A beautiful day at Hammamet. After a couple of cooler days with a bit of rain and wind, today the sky is cerulean blue with scarcely a cloud. I visited the city of Hammamet, walked the medina, inside the reconstructed city walls, and explored the shops (suqs) selling largely similar items for tourists. I told the sellers (in French) that I was from Russia, and so couldn’t understand them. That seemed to startle them and keep them at bay. I did buy a gray Tunisian burnoose to add a bit of drama to chilly days. As I left, departing through the main city gate, I was startled to see a short column of cars with a procession of men in front. They were carrying a corpse, wrapped in green satin cloth decorated in gold with verses from the Qur'an, into the medina. I later learned that the cloth is green when a woman has died and white when it's a man. The pall bearers were probably taking the body to a mosque or home for a service before burial. There is a cemetery just outside the old city walls. No women were in attendance. The practice of when and how women partipate differs according to custom and region. Then I headed for the famous Sidi Bouhdid Café seen on most travel posters promoting Hammamet. It’s the trendiest and most popular café with tourists and celebrities, situated directly between the city wall of the medina and the shoreline of the Gulf of Hammamet. Fortunately, only a few travelers visit this time of year.

Doctors warn of the damage sunshine can do to the skin. But on a day like today, not too hot, pleasurably warm, sitting on a French café-style chair at a small, round table (fittingly with seashell decoration), enough at the edge of the thatched roof to catch the rays of the sun, the mood only lends itself to relaxation and reverie. The first hint of sun on my face yielded to a yearning for more. Once I sat down, my face couldn’t seem to absorb enough of the gently penetrating rays. It wasn’t long before I took off my shoes, stretched out my legs, and began to take advantage of the right to stay as long as you want in a French café, once having ordered. The cappuccinos were large, not like the smaller expresso-type versions à la white foam served in small glasses throughout much of North Africa. I also had a crêpe au fromage. What makes this place so interesting is the café (decorated with Oriental carpets, cushions, and Tunisian artifacts inside, chicha available), the city wall, which proves the backdrop, and the attraction of the view across the sea. No buildings can be taller than a cypress in Hammamet, so no monstrous structures mar the skyline. Greenery helps mask those that exist.

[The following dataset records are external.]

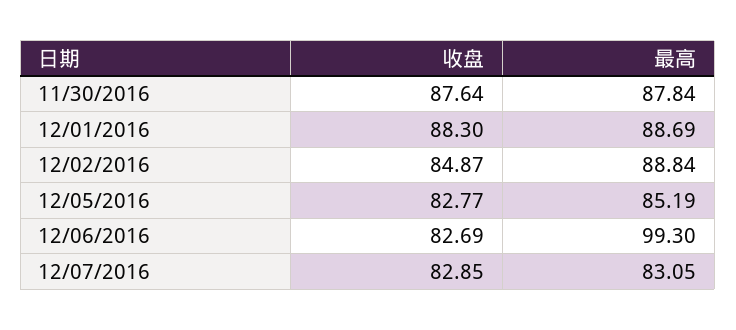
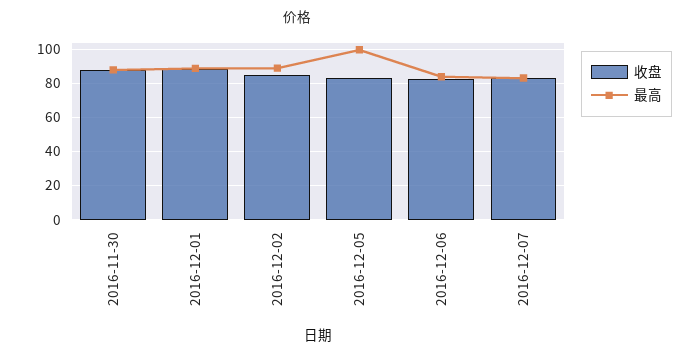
  {
    "收盘": {
      "11/30/2016": 87.64,
      "12/01/2016": 88.3,
      "12/02/2016": 84.87,
      "12/05/2016": 82.77,
      "12/06/2016": 82.69,
      "12/07/2016": 82.85
    },
    "最高": {
      "11/30/2016": 87.84,
      "12/01/2016": 88.69,
      "12/02/2016": 88.84,
-     "12/05/2016": 85.19,
+     "12/05/2016": 100,
-     "12/06/2016": 99.3,
+     "12/06/2016": 85,
      "12/07/2016": 83.05
    }
  }

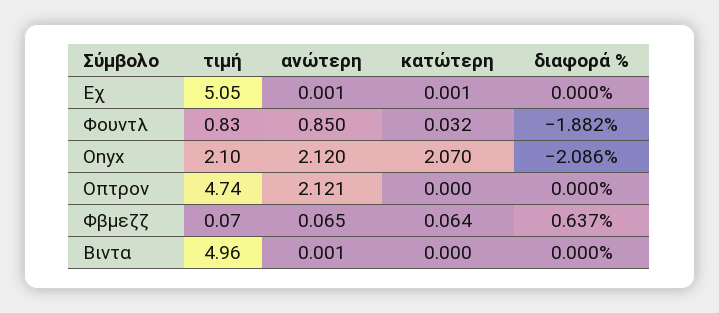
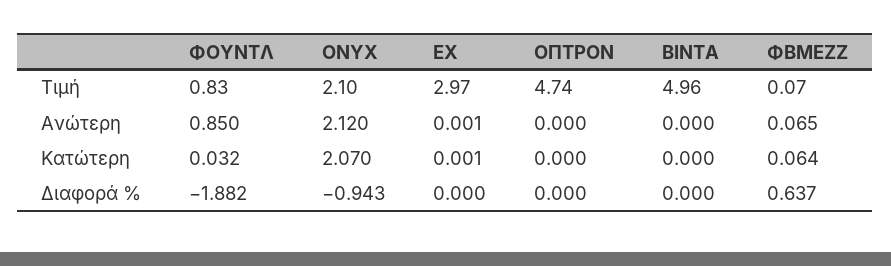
  {
    "τιμή": {
-     "Εχ": 5.05,
+     "Εχ": 2.97,
      "Φουντλ": 0.83,
      "Onyx": 2.1,
      "Οπτρον": 4.74,
      "Φβμεζζ": 0.07,
      "Βιντα": 4.96
    },
    "ανώτερη": {
      "Εχ": 0.001,
      "Φουντλ": 0.85,
      "Onyx": 2.12,
-     "Οπτρον": 2.121,
+     "Οπτρον": 0,
      "Φβμεζζ": 0.065,
-     "Βιντα": 0.001
+     "Βιντα": 0
    },
    "κατώτερη": {
      "Εχ": 0.001,
      "Φουντλ": 0.032,
      "Onyx": 2.07,
      "Οπτρον": 0,
      "Φβμεζζ": 0.064,
      "Βιντα": 0
    },
    "διαφορά %": {
      "Εχ": 0,
      "Φουντλ": -1.882,
-     "Onyx": -2.086,
+     "Onyx": -0.943,
      "Οπτρον": 0,
      "Φβμεζζ": 0.637,
      "Βιντα": 0
    }
  }

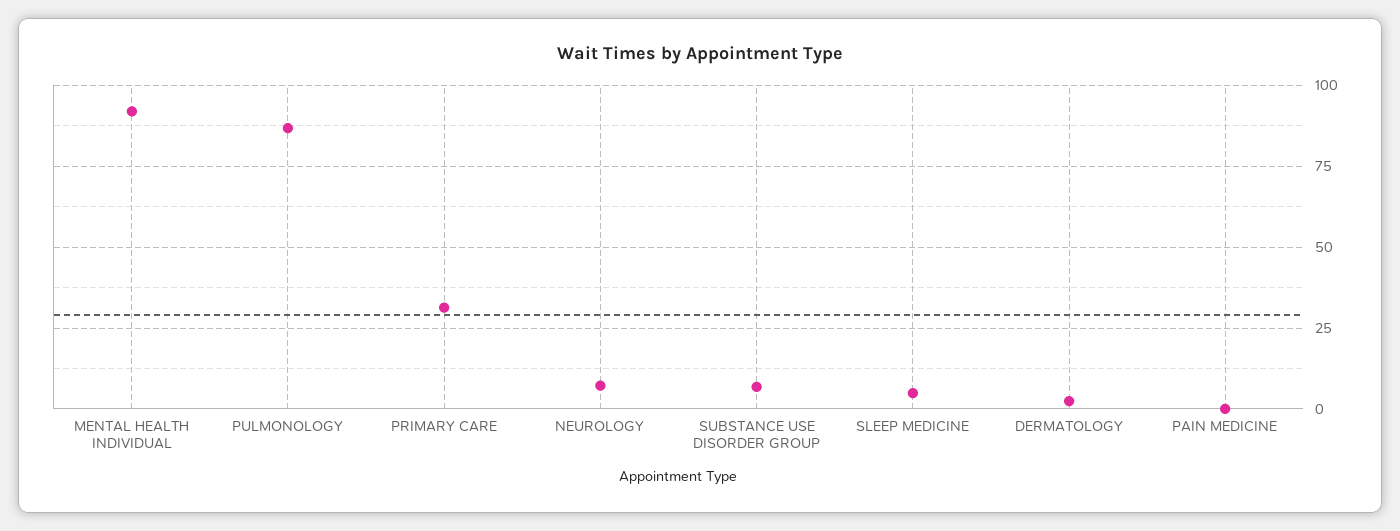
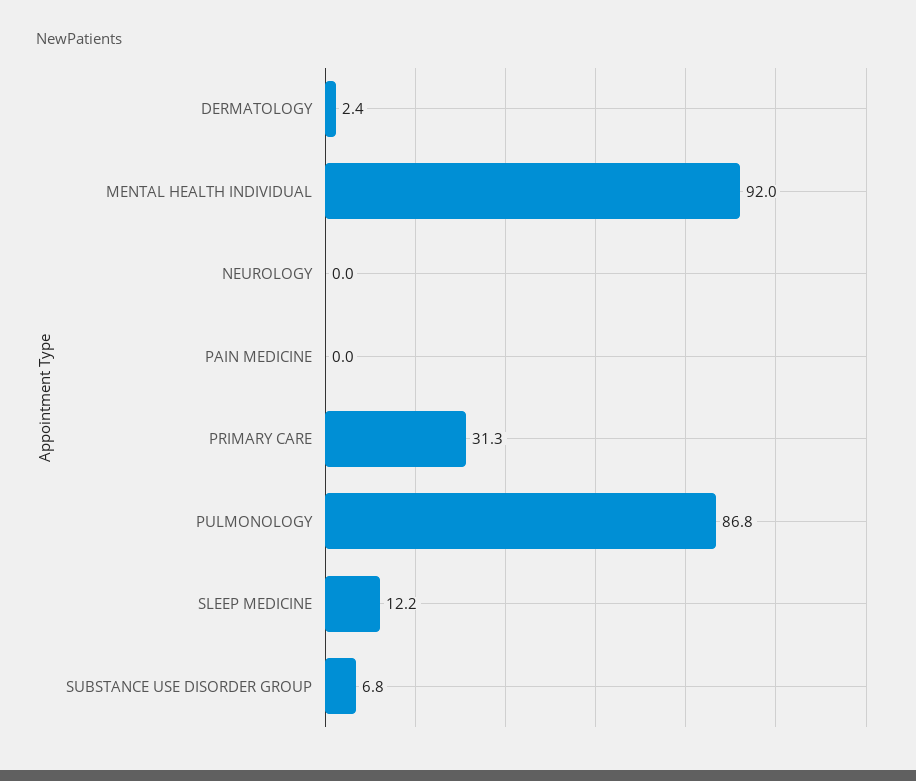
  {
    "MENTAL HEALTH INDIVIDUAL": 92,
    "PULMONOLOGY": 86.8,
    "PRIMARY CARE": 31.3,
-   "NEUROLOGY": 7.5,
+   "NEUROLOGY": 0,
    "SUBSTANCE USE DISORDER GROUP": 6.8,
-   "SLEEP MEDICINE": 5,
+   "SLEEP MEDICINE": 12.2,
    "DERMATOLOGY": 2.4,
    "PAIN MEDICINE": 0
  }

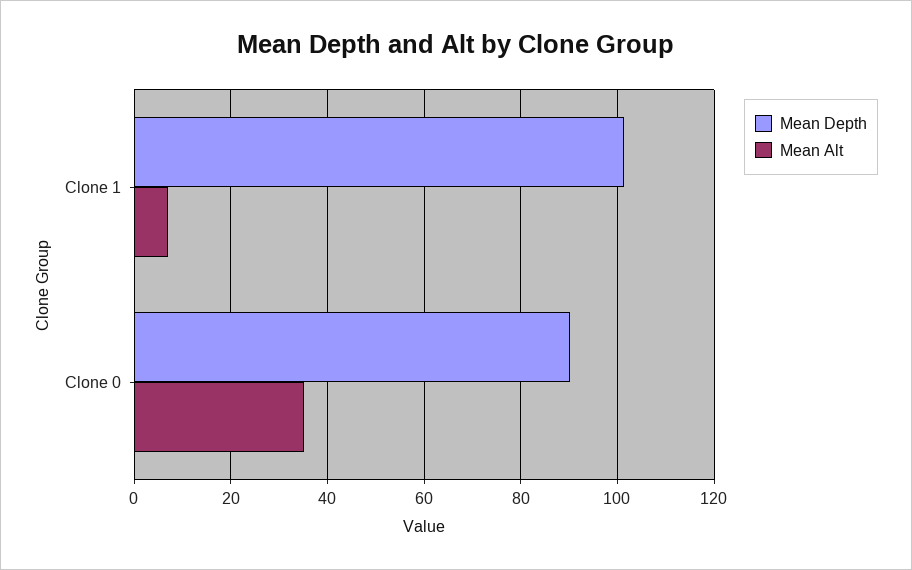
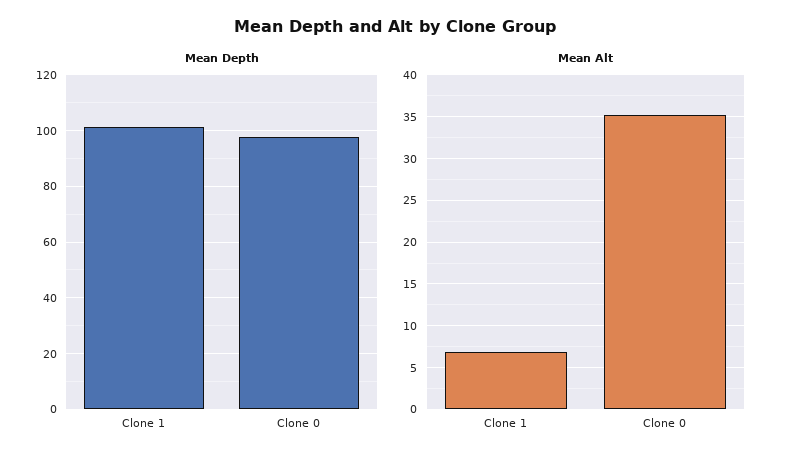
  {
    "Mean Depth": {
      "Clone 1": 102,
-     "Clone 0": 90
+     "Clone 0": 97.5
    },
    "Mean Alt": {
      "Clone 1": 7,
      "Clone 0": 35
    }
  }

The seafront here is rocky. The water of the inlet immediately attracted my attention. I noticed it as soon as I walked out beyond the medina rampart to the front of the café. It’s not merely one color but dazzling aquamarine with shifting patches of royal blue. The currents in their unwavering courses add movement and serenity to the pattern. Here I could indulge a romantic, idyllic view of the world: a castle-like background, rocks and waves at my feet, a curve of the coast providing a dreamy, distant mountain setting against a lucent azure sky. Sitting in a café with a cappuccino, thinking I could be a Paul Klee, a Frank Lloyd Wright, or other famous person. After all, what happens if one stop’s dreaming?

The photo is from an Ottoman era villa in the medina in Tunis.